*** Begin section ***
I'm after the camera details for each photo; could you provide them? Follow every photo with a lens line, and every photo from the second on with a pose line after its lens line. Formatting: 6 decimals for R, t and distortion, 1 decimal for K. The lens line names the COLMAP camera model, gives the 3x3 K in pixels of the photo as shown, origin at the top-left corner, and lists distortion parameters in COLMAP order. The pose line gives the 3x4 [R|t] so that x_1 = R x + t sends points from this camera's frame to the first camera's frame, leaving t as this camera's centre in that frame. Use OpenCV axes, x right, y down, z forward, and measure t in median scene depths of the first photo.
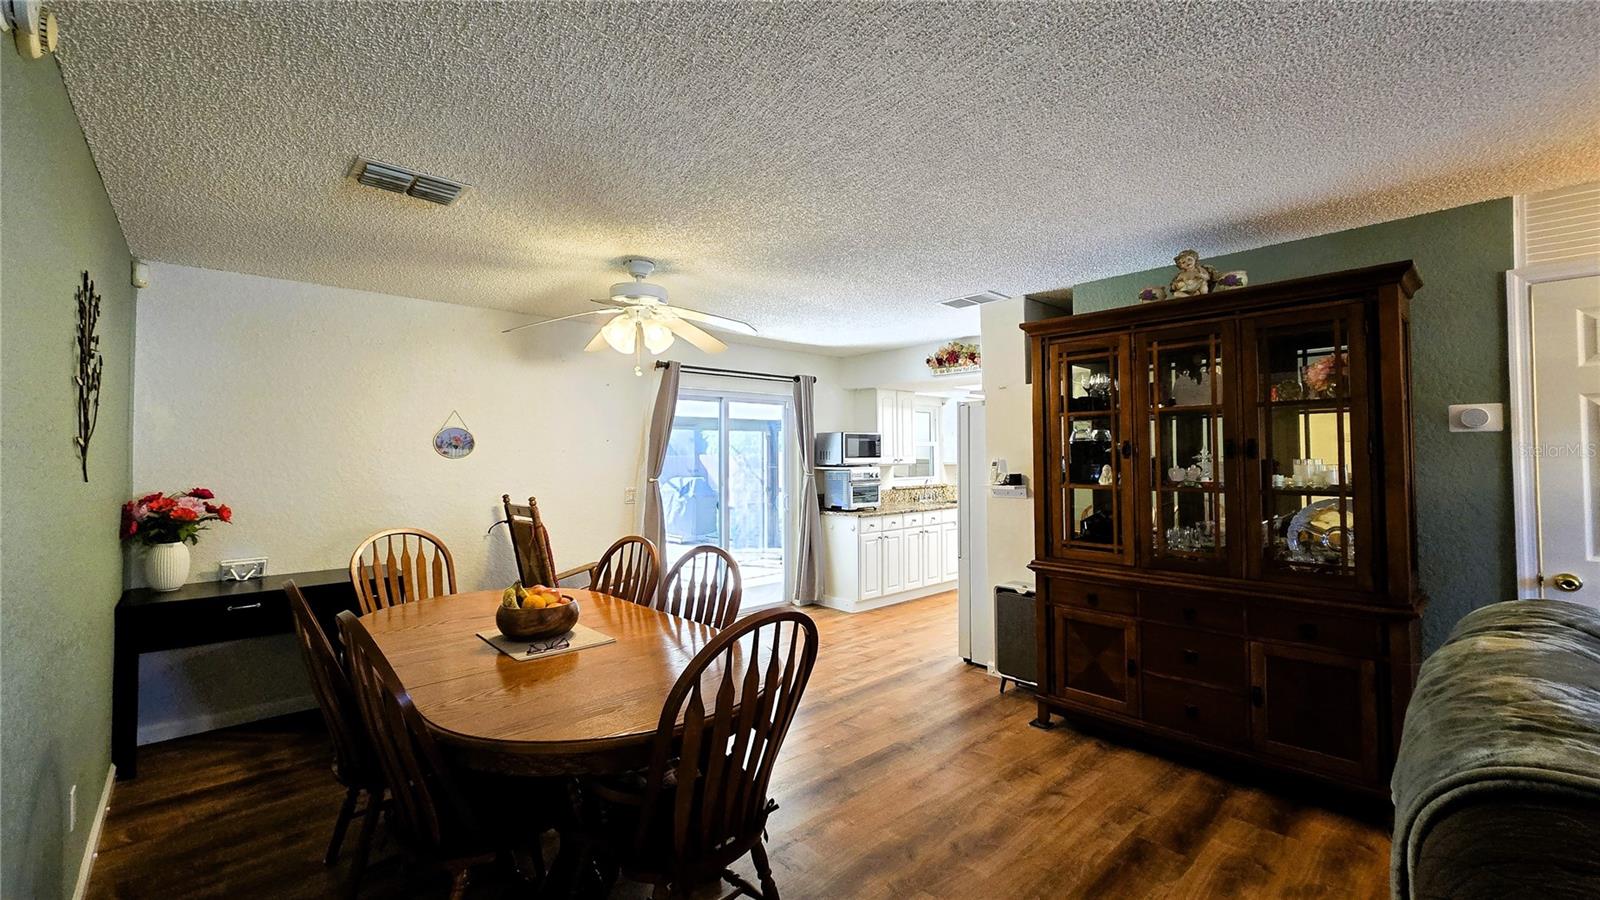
lens RADIAL K [[646.8, 0, 803.5], [0, 646.8, 445.0], [0, 0, 1]] dist [-0.001258, -0.000532]
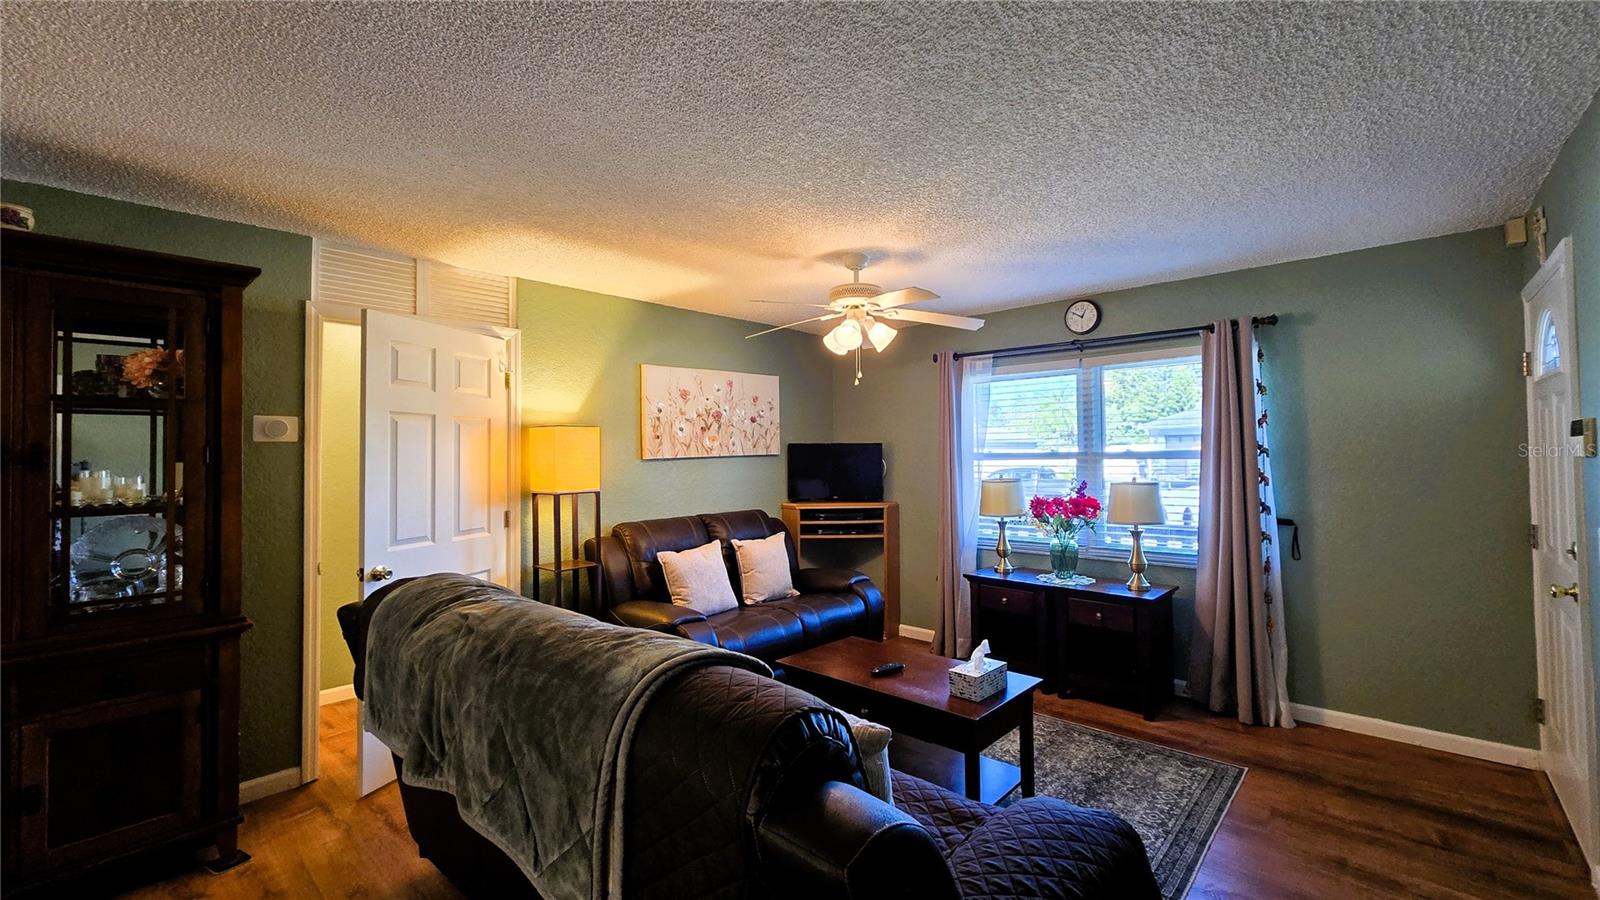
lens RADIAL K [[646.8, 0, 806.9], [0, 646.8, 440.8], [0, 0, 1]] dist [-0.001258, -0.000532]
pose [[-0.109593, 0.026122, 0.993633, -0.130298], [-0.003548, 0.999638, -0.026671, 0.003924], [-0.993970, -0.006448, -0.109460, 0.242097]]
*** End section ***
> [Instructions for the task] After removing the pictures, transcribe the listing above exactly.

> [Answer area]
I'm after the camera details for each photo; could you provide them? Follow every photo with a lens line, and every photo from the second on with a pose line after its lens line. Formatting: 6 decimals for R, t and distortion, 1 decimal for K. The lens line names the COLMAP camera model, gives the 3x3 K in pixels of the photo as shown, origin at the top-left corner, and lists distortion parameters in COLMAP order. The pose line gives the 3x4 [R|t] so that x_1 = R x + t sends points from this camera's frame to the first camera's frame, leaving t as this camera's centre in that frame. Use OpenCV axes, x right, y down, z forward, and measure t in median scene depths of the first photo.
lens RADIAL K [[646.8, 0, 803.5], [0, 646.8, 445.0], [0, 0, 1]] dist [-0.001258, -0.000532]
lens RADIAL K [[646.8, 0, 806.9], [0, 646.8, 440.8], [0, 0, 1]] dist [-0.001258, -0.000532]
pose [[-0.109593, 0.026122, 0.993633, -0.130298], [-0.003548, 0.999638, -0.026671, 0.003924], [-0.993970, -0.006448, -0.109460, 0.242097]]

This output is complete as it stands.